- [Что сделать] Кто, согласно тексту о мегамашине, выступил в роли акушеров при рождении нового Бога-Солнца в XVI веке?

- [Текст для чтения]
Если блага, которые сулили механические изобретения и капиталистический строй, было, естественно, легче предвидеть, чем пороки, то одно зло — куда более огромное, чем все прочие, вместе взятые, — ввиду отсутствия каких-либо исторических сведений в ту пору, было невозможно предугадать заранее или предотвратить. Я имею в виду воскрешение мегамашины. Коалиция всех установлений и сил, обзор которых мы только что завершили, расчистила место для создания мегамашины в столь колоссальном масштабе, о каком не могли бы и помыслить даже Хеопс или Хефрен, Нарамсин, Ашшурбанипал[110] или Александр Македонский. Накопленное множество механических приспособлений наконец позволило невероятно увеличить размах мегамашины, последовательно заменяя непокорные или неуверенные человеческие компоненты специализированными точными механизмами из металла, стекла или пластика, задуманных так, как не задуман ни один человеческий организм, для выполнения своих особых функций с неколебимой верностью и точностью.
Наконец-то сделалась возможной такая мегамашина, которой после сборки требовался лишь минимальный объем человеческого участия и согласования. Начиная с XVI века, тайну мегамашины стали понемногу открывать заново. После ряда эмпирических поисков наугад и импровизаций (причем в них едва ли проглядывалась конечная цель, к которой движется общество), этот громадный механический Левиафан наконец был выужен из глубин истории. Экспансия мегамашины — ее царство, ее сила, ее слава, — постепенно становилось главной целью или, по меньшей мере, навязчивой идеей западного человека.
Как начали утверждать «передовые» мыслители, машина не только служила идеальной моделью для объяснения, а впоследствии и подчинения, всех органических процессов, и к тому же, само ее создание и непрерывное усовершенствование являлось единственным, что придает смысл человеческому существованию. За век или два идеологическая постройка, на которую опиралась древняя мегамашина, была реконструирована и поставлена на обновленный и более прочный фундамент. Мощь, скорость, движение, стандартизация, массовое производство, количественное измерение, регламентация, точность, единообразие, астрономическая правильность, контроль, прежде всего контроль, — все эти понятия стали ключевыми паролями современного общества, живущего по законам нового западного стиля.
Теперь, чтобы собрать и поляризовать все новые составляющие мегамашины, недоставало лишь одного: рождения Бога-Солнца. И в XVI веке, при участии Кеплера, Тихо Браге и Коперника в роли акушеров, родился новый Бог-Солнце.

- [Блок данных]
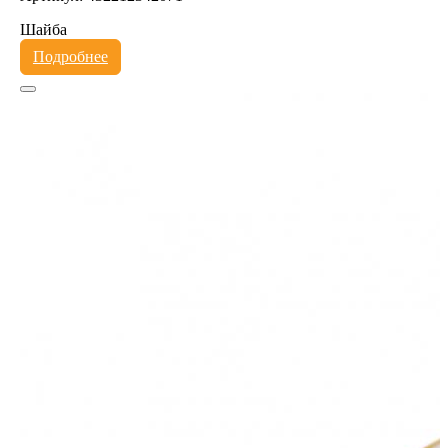
Шайба
Подробнее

- [Поле ответа] Кеплер, Тихо Браге и Коперник.